## Data to examine
%%

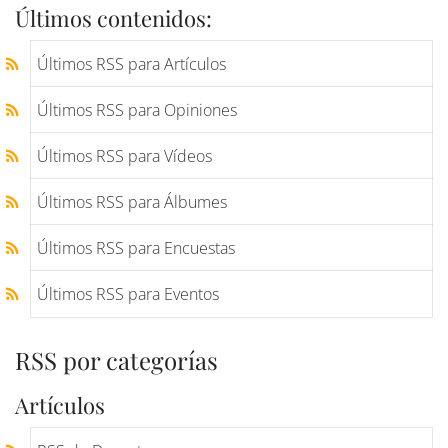
Últimos contenidos:
Últimos RSS para Artículos
Últimos RSS para Opiniones
Últimos RSS para Vídeos
Últimos RSS para Álbumes
Últimos RSS para Encuestas
Últimos RSS para Eventos
RSS por categorías
Artículos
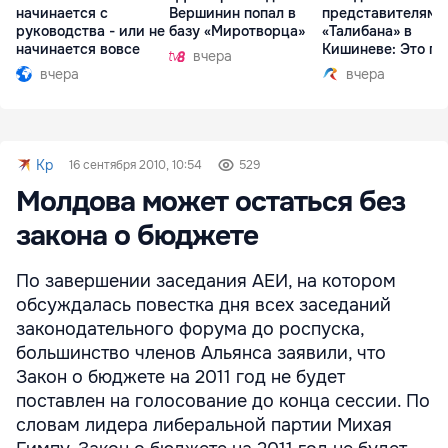
начинается с
Вершинин попал в
представителями
руководства - или не
базу «Миротворца»
«Талибана» в
начинается вовсе
Кишиневе: Это по
вчера
вчера
вчера
Kp
16 сентября 2010, 10:54
529
Молдова может остаться без
закона о бюджете
По завершении заседания АЕИ, на котором
обсуждалась повестка дня всех заседаний
законодательного форума до роспуска,
большинство членов Альянса заявили, что
Закон о бюджете на 2011 год не будет
поставлен на голосование до конца сессии. По
словам лидера либеральной партии Михая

%%

## Work item
Rewrite the entries above with every "RSS" changed to "Atom" and everything else left as it is, omitting the pictures.

## Output below
Últimos contenidos:
Últimos Atom para Artículos
Últimos Atom para Opiniones
Últimos Atom para Vídeos
Últimos Atom para Álbumes
Últimos Atom para Encuestas
Últimos Atom para Eventos
Atom por categorías
Artículos
начинается с
Вершинин попал в
представителями
руководства - или не
базу «Миротворца»
«Талибана» в
начинается вовсе
Кишиневе: Это по
вчера
вчера
вчера
Kp
16 сентября 2010, 10:54
529
Молдова может остаться без
закона о бюджете
По завершении заседания АЕИ, на котором
обсуждалась повестка дня всех заседаний
законодательного форума до роспуска,
большинство членов Альянса заявили, что
Закон о бюджете на 2011 год не будет
поставлен на голосование до конца сессии. По
словам лидера либеральной партии Михая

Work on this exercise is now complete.